Belgique

Le parquet de Bruxelles a ouvert une enquête concernant un avocat bruxellois connu et qui est soupçonné d'avoir falsifié des documents dans une procédure devant la chambre des mises en accusation.

L'avocat aurait tenté d'obtenir la liberté provisoire de son client à l'aide de ces documents, a appris Belga à bonne source. Le parquet de Bruxelles a confirmé l'ouverture d'une enquête mais n'a pour l'heure pas souhaité en commenter la teneur. C'est le parquet fédéral qui a eu les premiers soupçons compte-tenu du fait que l'avocat en question intervenait dans l'un de ses dossiers. L'avocat défendait Jamal. E.H., un Algérien de 40 ans considéré comme étant à la tête d'une organisation criminelle opérant à grande échelle dans la fabrication de faux documents d'identité et les revendant à des trafiquants d'êtres humains. Cette organisation a été démantelée en mai 2011 et Jamal E.H. a été interpellé. Quelques mois plus tard, l'homme a été remis en liberté moyennant le paiement d'une caution de 15.000 euros. Malgré le versement de cette caution, E.H. a pris la fuite de sorte qu'il a été condamné par contumace à 8 ans de prison en mai 2014. Six de ses complices ont alors écopé de peines de prison allant de 18 mois à 6 ans.

Début novembre 2016, Jamal E.H. était un des 20 criminels qui figurait sur la première liste "Most Wanted" de la police fédérale. Peu de temps après, il a finalement pu être arrêté et a fait opposition du jugement de mai 2014. Le 12 mai dernier, le tribunal correctionnel de Bruxelles l'a condamné à 7 ans de prison.

Jamal E.H. a interjeté appel et dans l'attente de son procès en appel, son avocat a à deux reprises demandé sa remise liberté. Un des documents introduits par l'avocat lors de cette demande était la déclaration d'une femme brésilienne de Lessines, qui indiquait qu'E.H. pouvait résider chez elle. Une copie des documents d'identité de cette femme était ajoutée à sa déclaration. Le parquet fédéral avait remarqué que ce document d'identité n'était plus valable, à la suite de quoi la chambre des mises en accusation a décidé de ne pas remettre E.H. en liberté.

A peine une semaine plus tard, le même avocat a à nouveau introduit une demande de remise en liberté pour son client et avait cette fois ajouté la déclaration d'une femme vivant à Anderlecht, qui indiquait qu'elle pouvait également héberger Jamal E.H. Une copie de ses documents d'identité était également jointe à sa déclaration.

La chambre des mises en accusation a à nouveau décidé de ne pas remettre Jamal E.H. en liberté. Le fait que Jamal E.H. soit parvenu à entretenir dans un laps de temps si bref une relation avec deux femmes différentes, a particulièrement éveillé les soupçons du parquet fédéral.
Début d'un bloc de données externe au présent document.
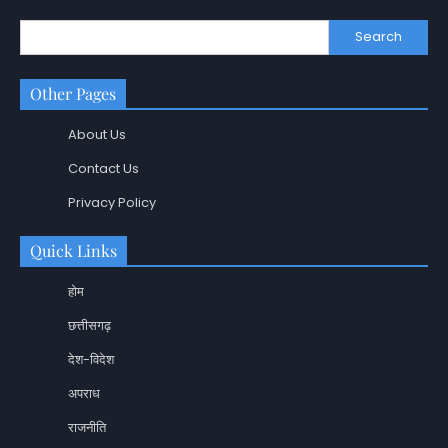
Search
Other Pages
About Us
Contact Us
Privacy Policy
Quick Links
होम
छत्तीसगढ़
देश-विदेश
अपराध
राजनीति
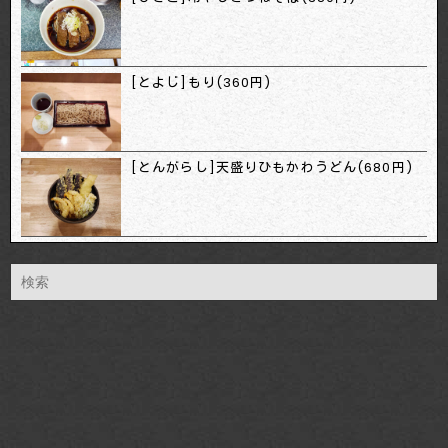
[とよじ]もり(360円)
[とんがらし]天盛りひもかわうどん(680円)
Les deux femmes ont été entendues et ont déclaré qu'elles ne connaissaient pas du tout Jamal E.H., et qu'elles n'avaient jamais indiqué qu'il pouvait dormir chez elles. Elles ont aussi déclaré avoir par le passé consulté l'avocat d'E.H. dans le cadre d'affaires privées et que cet avocat avait relevé une copie de leur carte d'identité. Selon le parquet fédéral, ces propos tenus lors de l'audition étaient suffisants pour soupçonner que les déclarations des deux femmes que l'avocat avait utilisées devant la chambre des mises en accusation pour plaider la remise en liberté de son client, étaient des faux. Il en a ensuite avisé le parquet de Bruxelles.

Ce dernier a entretemps confirmé qu'une enquête était ouverte. "Une enquête a bien été ouverte et des devoirs d'enquête ont été ordonnés. Nous ne souhaitons pas faire plus de commentaire pour le moment", a indiqué Denis Goeman, le porte-parole du parquet de Bruxelles. Dans les cercles judiciaires, on indique que des vérifications sont en cours afin de notamment déterminer qui de l'avocat lui-même ou d'un membre de son cabinet, est à l'origine de la falsification potentielle. L'avocat concerné n'a pas davantage souhaité faire de commentaire.

La question de l'éventuelle fausse déclaration a été transmise mardi par le parquet fédéral à la Cour d'appel de Bruxelles. Cette dernière devait traiter mardi le dossier de Jamal E.H. mais a remis l'affaire au 11 septembre prochain.


L'avocat réagit: "Mon cabinet n'est pas impliqué"

Contacté par Belga, l'avocat bruxellois a nié toute implication dans de tels faits. "L'enquête démontrera que mon cabinet n'est absolument pas impliqué. Ce n'est pas parce que mon client est soupçonné dans un dossier de confection de faux documents d'identité que tous les documents qui sont présentés à son sujet sont des faux", a-t-il déclaré.